* **Records**:
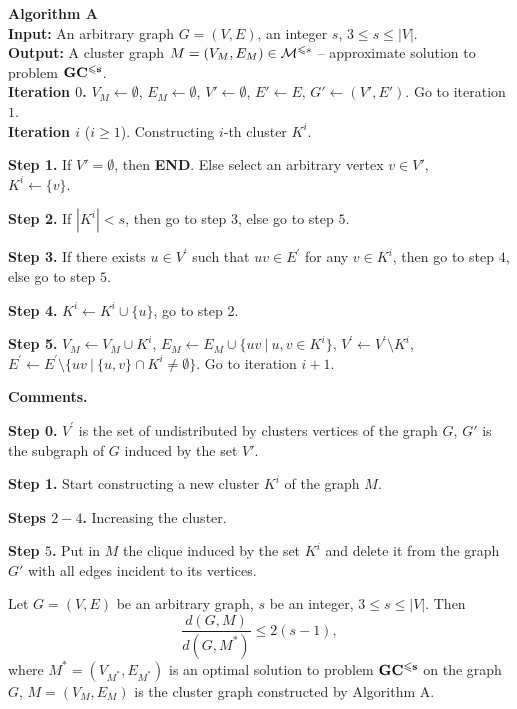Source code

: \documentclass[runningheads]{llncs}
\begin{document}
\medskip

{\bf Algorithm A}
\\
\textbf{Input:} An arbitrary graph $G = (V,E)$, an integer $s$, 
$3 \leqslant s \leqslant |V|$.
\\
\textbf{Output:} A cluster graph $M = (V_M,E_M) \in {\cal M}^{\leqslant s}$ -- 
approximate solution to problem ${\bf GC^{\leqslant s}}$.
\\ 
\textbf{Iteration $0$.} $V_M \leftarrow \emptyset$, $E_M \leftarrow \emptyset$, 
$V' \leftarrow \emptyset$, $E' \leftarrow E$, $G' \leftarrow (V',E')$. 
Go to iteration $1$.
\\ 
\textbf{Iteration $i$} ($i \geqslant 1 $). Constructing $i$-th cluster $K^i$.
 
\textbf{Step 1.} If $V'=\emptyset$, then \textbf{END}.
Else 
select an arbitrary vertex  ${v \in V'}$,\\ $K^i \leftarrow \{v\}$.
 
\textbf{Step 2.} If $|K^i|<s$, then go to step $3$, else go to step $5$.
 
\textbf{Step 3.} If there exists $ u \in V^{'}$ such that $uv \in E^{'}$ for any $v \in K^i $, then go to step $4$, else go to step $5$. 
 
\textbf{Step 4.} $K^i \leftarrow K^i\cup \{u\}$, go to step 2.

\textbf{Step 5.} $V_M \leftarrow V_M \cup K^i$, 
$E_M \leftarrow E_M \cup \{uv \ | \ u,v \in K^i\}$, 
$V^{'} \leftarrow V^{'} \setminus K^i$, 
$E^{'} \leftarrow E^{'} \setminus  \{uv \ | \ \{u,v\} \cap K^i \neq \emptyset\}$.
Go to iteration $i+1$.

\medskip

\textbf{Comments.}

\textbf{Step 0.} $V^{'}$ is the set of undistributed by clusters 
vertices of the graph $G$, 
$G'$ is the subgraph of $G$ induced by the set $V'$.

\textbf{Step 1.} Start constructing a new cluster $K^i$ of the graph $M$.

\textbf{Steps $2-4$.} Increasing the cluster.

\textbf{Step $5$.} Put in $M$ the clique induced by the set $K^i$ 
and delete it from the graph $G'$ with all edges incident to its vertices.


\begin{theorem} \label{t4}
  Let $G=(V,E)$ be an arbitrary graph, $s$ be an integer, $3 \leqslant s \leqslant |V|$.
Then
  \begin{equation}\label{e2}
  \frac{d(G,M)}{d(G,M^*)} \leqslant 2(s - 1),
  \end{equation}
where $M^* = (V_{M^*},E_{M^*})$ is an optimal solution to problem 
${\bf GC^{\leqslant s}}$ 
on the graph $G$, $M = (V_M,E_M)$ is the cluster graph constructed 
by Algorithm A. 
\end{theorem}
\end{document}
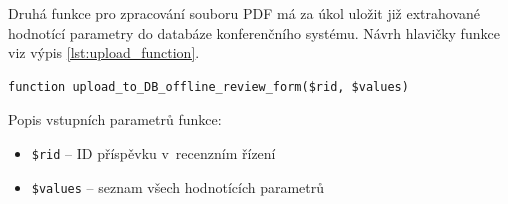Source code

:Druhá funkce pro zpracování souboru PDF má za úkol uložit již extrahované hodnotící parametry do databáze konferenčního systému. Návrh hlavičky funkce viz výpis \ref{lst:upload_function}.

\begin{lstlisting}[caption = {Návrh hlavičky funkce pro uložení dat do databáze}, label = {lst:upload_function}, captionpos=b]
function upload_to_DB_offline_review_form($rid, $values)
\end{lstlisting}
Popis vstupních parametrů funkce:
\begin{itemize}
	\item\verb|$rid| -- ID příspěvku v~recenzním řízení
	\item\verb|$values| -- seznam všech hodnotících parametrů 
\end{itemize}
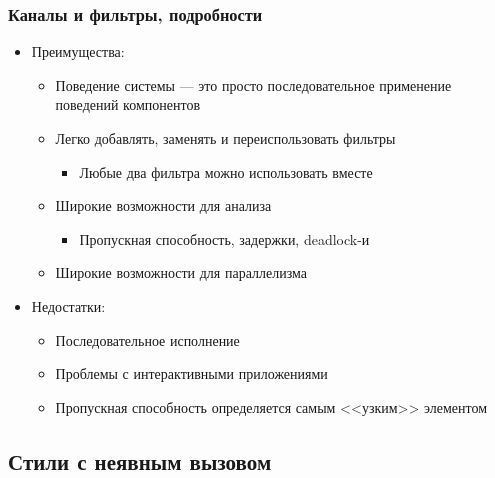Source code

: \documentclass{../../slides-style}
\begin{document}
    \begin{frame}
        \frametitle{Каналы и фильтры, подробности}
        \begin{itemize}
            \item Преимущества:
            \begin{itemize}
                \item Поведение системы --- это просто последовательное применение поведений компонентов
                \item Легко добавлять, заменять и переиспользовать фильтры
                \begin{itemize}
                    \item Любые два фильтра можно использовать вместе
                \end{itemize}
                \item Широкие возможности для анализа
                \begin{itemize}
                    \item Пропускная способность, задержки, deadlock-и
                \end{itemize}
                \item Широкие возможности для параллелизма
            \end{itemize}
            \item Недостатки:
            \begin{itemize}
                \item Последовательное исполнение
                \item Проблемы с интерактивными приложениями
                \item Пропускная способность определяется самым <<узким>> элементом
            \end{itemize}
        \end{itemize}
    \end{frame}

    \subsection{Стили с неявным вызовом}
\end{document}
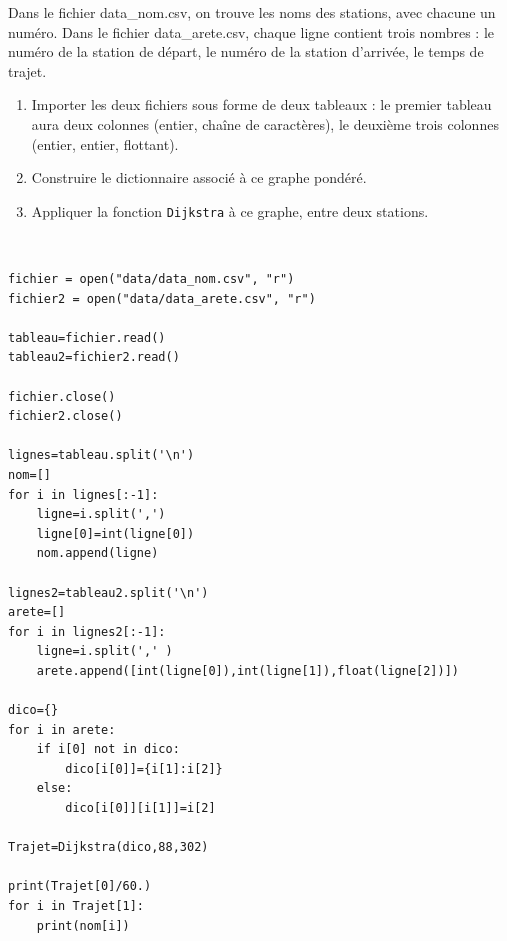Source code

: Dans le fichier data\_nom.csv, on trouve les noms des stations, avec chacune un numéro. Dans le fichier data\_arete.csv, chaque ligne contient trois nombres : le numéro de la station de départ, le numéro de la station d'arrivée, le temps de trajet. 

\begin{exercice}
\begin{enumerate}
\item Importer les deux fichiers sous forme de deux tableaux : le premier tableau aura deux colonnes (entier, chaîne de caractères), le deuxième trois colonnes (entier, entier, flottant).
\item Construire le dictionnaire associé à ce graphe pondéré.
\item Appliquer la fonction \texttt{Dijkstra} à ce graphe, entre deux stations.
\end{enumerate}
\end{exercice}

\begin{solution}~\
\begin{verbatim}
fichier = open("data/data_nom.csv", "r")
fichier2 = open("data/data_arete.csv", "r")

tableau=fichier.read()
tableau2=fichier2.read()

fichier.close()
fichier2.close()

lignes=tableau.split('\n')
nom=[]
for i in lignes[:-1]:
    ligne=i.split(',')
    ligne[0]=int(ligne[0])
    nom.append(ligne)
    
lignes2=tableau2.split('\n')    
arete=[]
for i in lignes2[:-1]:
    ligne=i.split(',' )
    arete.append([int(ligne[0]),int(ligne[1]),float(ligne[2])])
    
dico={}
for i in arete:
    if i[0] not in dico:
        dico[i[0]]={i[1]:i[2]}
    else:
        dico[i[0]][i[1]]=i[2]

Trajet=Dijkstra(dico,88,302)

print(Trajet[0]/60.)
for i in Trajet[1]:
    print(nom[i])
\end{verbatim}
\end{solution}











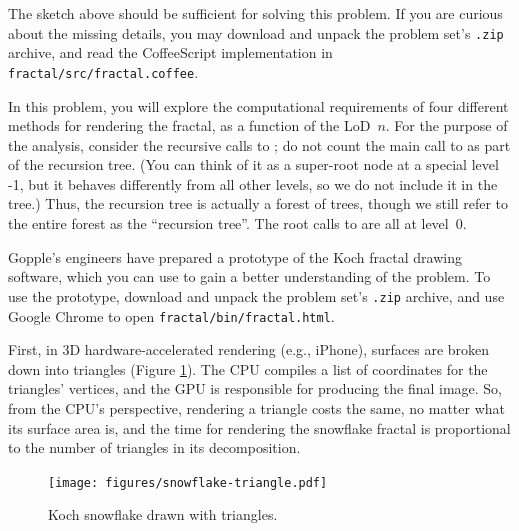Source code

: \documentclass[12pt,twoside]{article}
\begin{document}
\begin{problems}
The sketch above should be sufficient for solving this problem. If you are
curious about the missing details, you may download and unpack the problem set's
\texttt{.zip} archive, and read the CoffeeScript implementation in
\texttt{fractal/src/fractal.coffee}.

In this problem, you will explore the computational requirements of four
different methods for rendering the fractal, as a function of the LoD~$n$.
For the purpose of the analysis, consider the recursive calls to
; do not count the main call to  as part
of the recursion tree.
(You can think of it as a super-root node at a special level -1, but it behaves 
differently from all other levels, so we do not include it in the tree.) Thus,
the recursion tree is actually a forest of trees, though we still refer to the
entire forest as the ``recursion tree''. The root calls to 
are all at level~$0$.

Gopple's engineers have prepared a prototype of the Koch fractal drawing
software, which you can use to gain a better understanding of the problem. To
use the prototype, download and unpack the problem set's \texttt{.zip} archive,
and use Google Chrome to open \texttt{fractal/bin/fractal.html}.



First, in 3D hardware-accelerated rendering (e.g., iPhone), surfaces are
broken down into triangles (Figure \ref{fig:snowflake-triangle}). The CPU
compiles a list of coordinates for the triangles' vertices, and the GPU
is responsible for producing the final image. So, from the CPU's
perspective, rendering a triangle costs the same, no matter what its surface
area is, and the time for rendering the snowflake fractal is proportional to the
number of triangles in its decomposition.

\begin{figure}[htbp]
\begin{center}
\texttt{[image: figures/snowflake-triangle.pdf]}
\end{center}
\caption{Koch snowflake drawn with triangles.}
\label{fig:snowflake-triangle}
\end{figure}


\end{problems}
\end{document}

* **Work order**:
Find the word "solution" in the entries, then copy out every line that has it.

* **Answer to this task**:
approximate solution to problem ${\bf GC^{\leqslant s}}$.
where $M^* = (V_{M^*},E_{M^*})$ is an optimal solution to problem 
\begin{solution}~\
\end{solution}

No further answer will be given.